Juni 1999). Diesen Zweifeln an einer wesentlichen Funktionseinschränkung der rechten Schulter muss der erkennende
Senat jedoch nicht weiter nachgehen. Denn entscheidend ist, dass sich Gesundheitsstörungen im Bereich des
rechten Schultergelenks nicht mit der im Recht der gesetzlichen Unfallversicherung erforderlichen Wahrscheinlichkeit
auf den vom Kläger angegebenen Arbeitsunfall vom 17. Februar 1994 zurückführen lassen.
Diese Wertung stützt der erkennende Senat auf die gutachtliche Stellungnahme des Dr. H. vom 28. März 2001, die er
- als von besonderer Sachkunde getragenen, qualifizierten Beteiligtenvortrag - zu würdigen hat (BSG, Urteil vom 8.

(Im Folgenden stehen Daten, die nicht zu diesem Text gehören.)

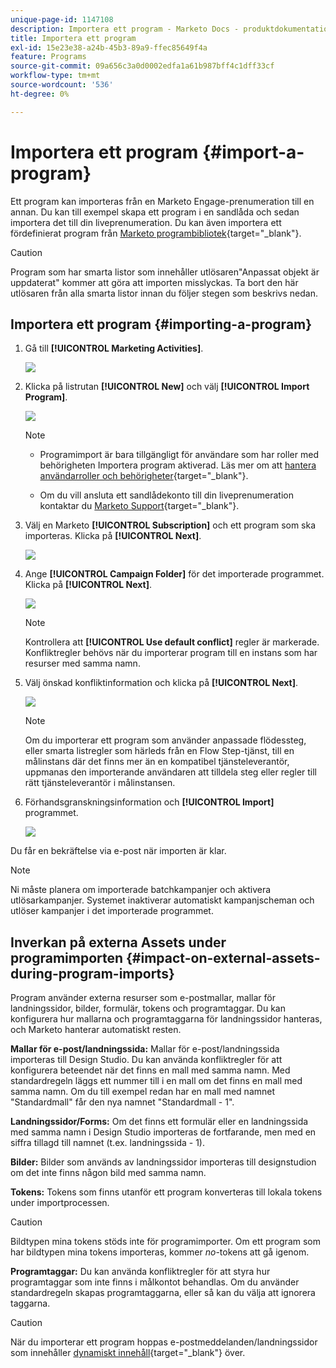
 ```yaml
---
unique-page-id: 1147108
description: Importera ett program - Marketo Docs - produktdokumentation
title: Importera ett program
exl-id: 15e23e38-a24b-45b3-89a9-ffec85649f4a
feature: Programs
source-git-commit: 09a656c3a0d0002edfa1a61b987bff4c1dff33cf
workflow-type: tm+mt
source-wordcount: '536'
ht-degree: 0%

---
```


# Importera ett program {#import-a-program}

Ett program kan importeras från en Marketo Engage-prenumeration till en annan. Du kan till exempel skapa ett program i en sandlåda och sedan importera det till din liveprenumeration. Du kan även importera ett fördefinierat program från [Marketo programbibliotek](/help/marketo/product-docs/core-marketo-concepts/programs/program-library/program-import-library-overview.md){target="_blank"}.

>[!CAUTION]
>
>Program som har smarta listor som innehåller utlösaren&quot;Anpassat objekt är uppdaterat&quot; kommer att göra att importen misslyckas. Ta bort den här utlösaren från alla smarta listor innan du följer stegen som beskrivs nedan.

## Importera ett program {#importing-a-program}

1. Gå till **[!UICONTROL Marketing Activities]**.

   ![](assets/import-a-program-1.png)

1. Klicka på listrutan **[!UICONTROL New]** och välj **[!UICONTROL Import Program]**.

   ![](assets/import-a-program-2.png)

   >[!NOTE]
   >
   >* Programimport är bara tillgängligt för användare som har roller med behörigheten Importera program aktiverad. Läs mer om att [hantera användarroller och behörigheter](/help/marketo/product-docs/administration/users-and-roles/managing-user-roles-and-permissions.md){target="_blank"}.
   >
   >* Om du vill ansluta ett sandlådekonto till din liveprenumeration kontaktar du [Marketo Support](https://nation.marketo.com/t5/Support/ct-p/Support){target="_blank"}.

1. Välj en Marketo **[!UICONTROL Subscription]** och ett program som ska importeras. Klicka på **[!UICONTROL Next]**.

   ![](assets/import-a-program-3.png)

1. Ange **[!UICONTROL Campaign Folder]** för det importerade programmet. Klicka på **[!UICONTROL Next]**.

   ![](assets/import-a-program-4.png)

   >[!NOTE]
   >
   >Kontrollera att **[!UICONTROL Use default conflict]** regler är markerade. Konfliktregler behövs när du importerar program till en instans som har resurser med samma namn.

1. Välj önskad konfliktinformation och klicka på **[!UICONTROL Next]**.

   ![](assets/import-a-program-5.png)

   >[!NOTE]
   >
   >Om du importerar ett program som använder anpassade flödessteg, eller smarta listregler som härleds från en Flow Step-tjänst, till en målinstans där det finns mer än en kompatibel tjänsteleverantör, uppmanas den importerande användaren att tilldela steg eller regler till rätt tjänsteleverantör i målinstansen.

1. Förhandsgranskningsinformation och **[!UICONTROL Import]** programmet.

   ![](assets/import-a-program-6.png)

Du får en bekräftelse via e-post när importen är klar.

>[!NOTE]
>
>Ni måste planera om importerade batchkampanjer och aktivera utlösarkampanjer. Systemet inaktiverar automatiskt kampanjscheman och utlöser kampanjer i det importerade programmet.

## Inverkan på externa Assets under programimporten {#impact-on-external-assets-during-program-imports}

Program använder externa resurser som e-postmallar, mallar för landningssidor, bilder, formulär, tokens och programtaggar. Du kan konfigurera hur mallarna och programtaggarna för landningssidor hanteras, och Marketo hanterar automatiskt resten.

**Mallar för e-post/landningssida:** Mallar för e-post/landningssida importeras till Design Studio. Du kan använda konfliktregler för att konfigurera beteendet när det finns en mall med samma namn. Med standardregeln läggs ett nummer till i en mall om det finns en mall med samma namn. Om du till exempel redan har en mall med namnet &quot;Standardmall&quot; får den nya namnet &quot;Standardmall - 1&quot;.

**Landningssidor/Forms:** Om det finns ett formulär eller en landningssida med samma namn i Design Studio importeras de fortfarande, men med en siffra tillagd till namnet (t.ex. landningssida - 1).

**Bilder:** Bilder som används av landningssidor importeras till designstudion om det inte finns någon bild med samma namn.

**Tokens:** Tokens som finns utanför ett program konverteras till lokala tokens under importprocessen.

>[!CAUTION]
>
>Bildtypen mina tokens stöds inte för programimporter. Om ett program som har bildtypen mina tokens importeras, kommer _no_-tokens att gå igenom.

**Programtaggar:** Du kan använda konfliktregler för att styra hur programtaggar som inte finns i målkontot behandlas. Om du använder standardregeln skapas programtaggarna, eller så kan du välja att ignorera taggarna.

>[!CAUTION]
>
>När du importerar ett program hoppas e-postmeddelanden/landningssidor som innehåller [dynamiskt innehåll](/help/marketo/product-docs/personalization/segmentation-and-snippets/segmentation/understanding-dynamic-content.md){target="_blank"} över.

Dezember 1988, 2/9b RU 66/87) und der sich im Ergebnis auch der vom Kläger benannte Sachverständige Dr. K. in
der ergänzenden Stellungnahme vom 15. Mai 2001 angeschlossen hat. Dr. H. hat darauf aufmerksam gemacht, dass
die im Jahr 1994 durchgeführten Untersuchungen - Kernspintomographie, Arthrographie und Arthroskopie - keine
Hinweise für eine Schädigung der Rotatorenmanschette ergaben (S. 5 der gutachtlichen Stellungnahme vom 28. März
2001). Damit fehlt die Grundlage, um mit der erforderlichen Wahrscheinlichkeit einen ursächlichen Zusammenhang der
heute bestehenden Beschwerden im Bereich der rechten Schulter mit dem vom Kläger angegebenen Unfall im Jahr
1994 festzustellen. Darauf ist der Kläger in der Verfügung des Senats vom 31. Juli 2002 hingewiesen worden. Schon
deshalb sind die vom Kläger begehrte Feststellung und ein Anspruch auf Verletztenrente nicht begründet.
Die Kostenentscheidung folgt aus § 193 SGG.
Ein gesetzlicher Grund zur Zulassung der Revision (§ 160 Abs. 2 SGG) liegt nicht vor.